# Work required:
Every entry in the data is to be written out exactly; no picture belongs in the copy.

# Provided records:
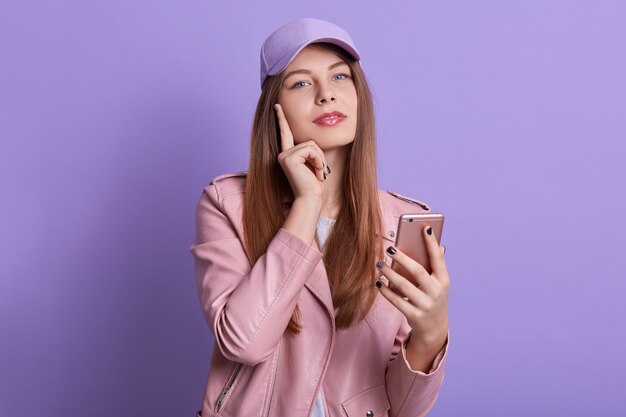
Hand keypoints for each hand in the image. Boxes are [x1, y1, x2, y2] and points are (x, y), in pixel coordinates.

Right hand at [274, 103, 329, 200]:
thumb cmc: (313, 186)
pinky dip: (318, 160)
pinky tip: (316, 173)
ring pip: (311, 145)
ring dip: (320, 159)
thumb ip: (311, 153)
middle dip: (319, 156)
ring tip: (318, 174)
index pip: (285, 134)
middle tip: (321, 173)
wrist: (311, 199)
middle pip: (309, 141)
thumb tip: (313, 144)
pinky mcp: (288, 158)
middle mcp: (283, 154)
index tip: (277, 106)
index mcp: (288, 155)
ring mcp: (284, 155)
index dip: (281, 119)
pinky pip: (311, 150)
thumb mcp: (313, 165)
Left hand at [375, 224, 448, 351]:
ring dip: (390, 274)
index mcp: (444, 281)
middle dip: (403, 259)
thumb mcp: (439, 283)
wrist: (435, 328)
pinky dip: (386, 291)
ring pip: (404, 286)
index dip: (432, 243)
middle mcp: (436, 292)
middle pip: (418, 272)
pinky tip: (378, 282)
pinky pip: (397, 301)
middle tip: (389, 249)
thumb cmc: (433, 298)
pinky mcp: (414, 315)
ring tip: (379, 264)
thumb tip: (438, 245)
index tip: (425, 227)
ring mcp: (426, 305)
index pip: (438, 259)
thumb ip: (437, 265)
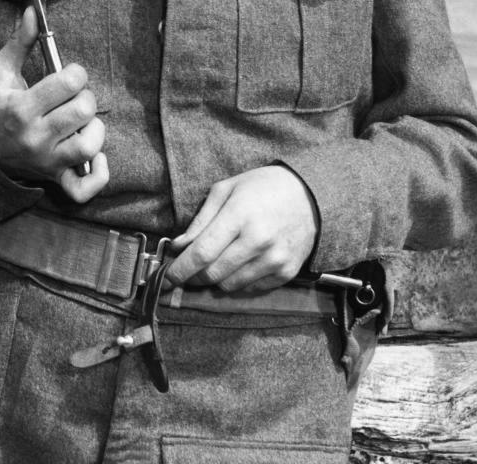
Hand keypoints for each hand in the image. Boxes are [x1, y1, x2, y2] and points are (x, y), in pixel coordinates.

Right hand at [0, 6, 107, 201]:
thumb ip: (18, 42)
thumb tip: (33, 12)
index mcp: (21, 108)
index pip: (68, 83)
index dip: (76, 72)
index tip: (68, 75)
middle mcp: (35, 137)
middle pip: (83, 111)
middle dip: (84, 97)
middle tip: (73, 98)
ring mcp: (47, 162)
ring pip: (90, 145)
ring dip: (94, 129)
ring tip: (81, 121)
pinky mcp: (56, 179)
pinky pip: (84, 188)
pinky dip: (98, 174)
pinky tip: (96, 156)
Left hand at [165, 166, 318, 292]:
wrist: (310, 195)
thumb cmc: (262, 187)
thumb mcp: (226, 190)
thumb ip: (201, 220)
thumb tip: (178, 247)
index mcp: (239, 215)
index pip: (202, 253)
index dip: (180, 270)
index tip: (166, 279)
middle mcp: (258, 240)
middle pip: (213, 274)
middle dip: (194, 276)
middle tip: (188, 270)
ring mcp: (274, 259)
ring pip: (230, 286)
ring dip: (215, 279)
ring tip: (217, 262)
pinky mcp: (287, 272)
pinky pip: (251, 289)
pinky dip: (238, 281)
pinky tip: (240, 264)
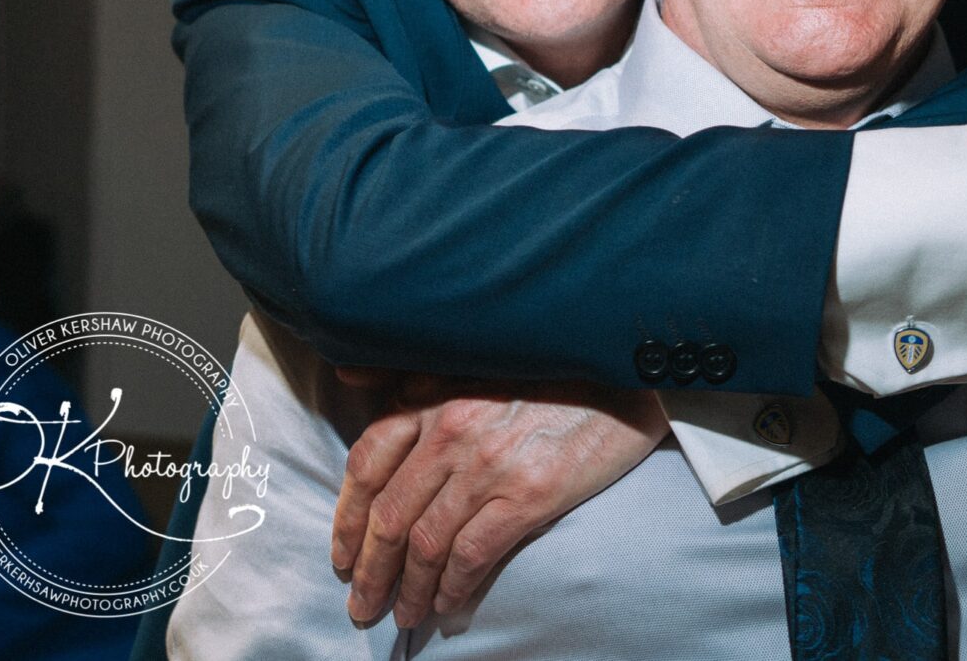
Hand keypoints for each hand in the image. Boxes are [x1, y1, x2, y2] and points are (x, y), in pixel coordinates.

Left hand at [333, 375, 665, 626]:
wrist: (623, 372)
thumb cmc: (550, 365)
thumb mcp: (472, 354)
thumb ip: (409, 369)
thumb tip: (346, 369)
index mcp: (433, 393)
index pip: (367, 463)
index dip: (347, 518)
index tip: (343, 555)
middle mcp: (452, 427)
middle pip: (389, 515)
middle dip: (370, 570)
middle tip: (362, 603)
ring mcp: (488, 463)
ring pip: (426, 543)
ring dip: (408, 589)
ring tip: (404, 613)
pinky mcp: (529, 493)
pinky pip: (472, 554)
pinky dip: (453, 587)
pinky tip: (448, 603)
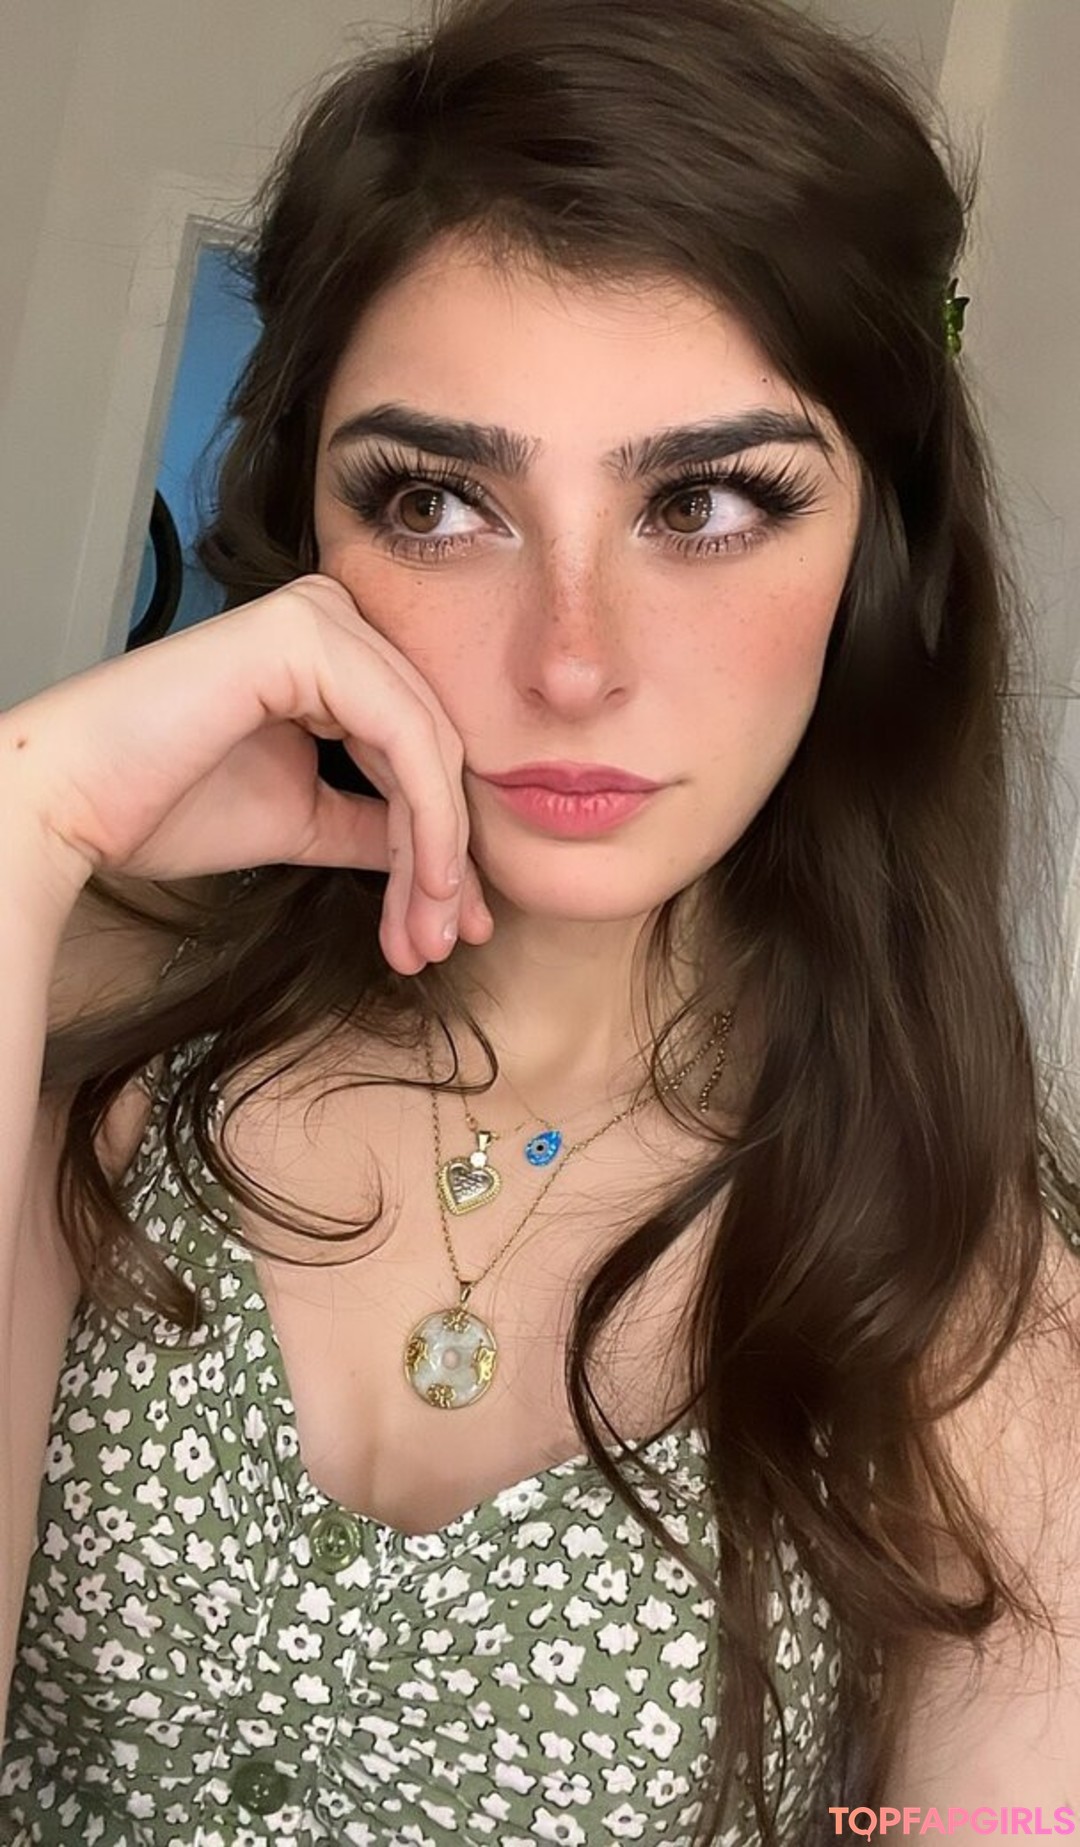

# Output of the exercise:
Hand keypoints for each hand in the image. Boxes are [x1, y1, x2, y2] and points are (x, y), in pixel coordinates.

Right hand at [274, 103, 329, 200]:
thumb cmc: (313, 186)
pinky dip: (318, 160)
pinky tip: (316, 173)
ring pip: (311, 145)
ring dip: (320, 159)
thumb ip: (311, 153)
middle dip: (319, 156)
ring tip: (318, 174)
index pip: (285, 134)
middle tip: (321, 173)
wrist: (311, 199)
middle pip: (309, 141)
thumb tip: (313, 144)
pinky mcp: (288, 158)
middle mcp: (283, 154)
index tip: (277, 106)
index mcp: (288, 155)
ring mcp: (284, 155)
index dip: (281, 119)
pinky pip: (311, 150)
thumb mcp: (313, 165)
Left hand at [375, 224, 448, 351]:
ring dip: (390, 274)
index mcp: (444, 281)
middle dip: (403, 259)
thumb mcp: (439, 283)
wrist: (435, 328)
pinky dip: (386, 291)
ring pip: (404, 286)
index dip: (432, 243)
middle mcp: (436, 292)
middle pip: (418, 272)
pinky tip: (378, 282)
pinky pip: (397, 301)
middle tip: (389, 249)
thumb cmc: (433, 298)
pinky mcp: (414, 315)
ring tip: (379, 264)
thumb tip: (438, 245)
index tip: (425, 227)
ring mcp: (426, 305)
index pip: (438, 259)
thumb ip: (437, 265)
Hand keypoints for each hand in the image. Boxes are [x1, y1, x2, y2] and points are (x, y), in pixel coordinates.

Right hand at [0, 6, 107, 201]:
thumb ip: (18, 42)
thumb tip: (33, 12)
index mcp: (21, 108)
index pip: (68, 83)
index dip: (76, 72)
index tip: (68, 75)
middle mcp: (35, 137)
middle pip: (83, 111)
middle dip: (84, 97)
middle tip: (73, 98)
ring mcp: (47, 162)
ring pip: (90, 145)
ring dip: (94, 129)
ring tip: (81, 121)
pinky mcp: (56, 179)
pinky pip: (84, 188)
pinky dip: (98, 174)
pinky tip: (96, 156)
Left hand at [165, 166, 318, 292]:
wrist: (310, 195)
thumb cmc: (262, 187)
thumb mcp: (226, 190)
thumb ip: (201, 220)
thumb tip: (178, 247)
index mcp: (239, 215)
index pip: (202, 253)
index dip: (180, 270)
index tip: (166, 279)
middle mcp: (258, 240)
middle pip: (213, 274)
middle dip: (194, 276)
middle tip: (188, 270)
ring mcp: (274, 259)
ring pip: (230, 286)
ring dip: (215, 279)
ring tip: (217, 262)
pinky mcp: (287, 272)
pinky pip: (251, 289)
pinky dip: (238, 281)
pinky tip: (240, 264)
Hand keypoints for each hand in the image. Boxes are [x1, y1, x2, y2] and points are (x, y), in pixel coordinates.

Left hand at [333, 375, 665, 626]:
wrist: (623, 372)
thumb cmc: (550, 365)
thumb mcp: (472, 354)
thumb ip: (409, 369)
thumb tip: (346, 369)
index mcp: (433, 393)
index pip: (367, 463)
index dip: (347, 518)
index tip: (343, 555)
middle mcp: (452, 427)
middle pip: (389, 515)
middle dip: (370, 570)
middle tip: (362, 603)
ring mcp: (488, 463)
ring pip: (426, 543)
ring dip: (408, 589)
ring tip: (404, 613)
pinky mcp: (529, 493)
pinky pip: (472, 554)
pinky dip: (453, 587)
pinky tip: (448, 603)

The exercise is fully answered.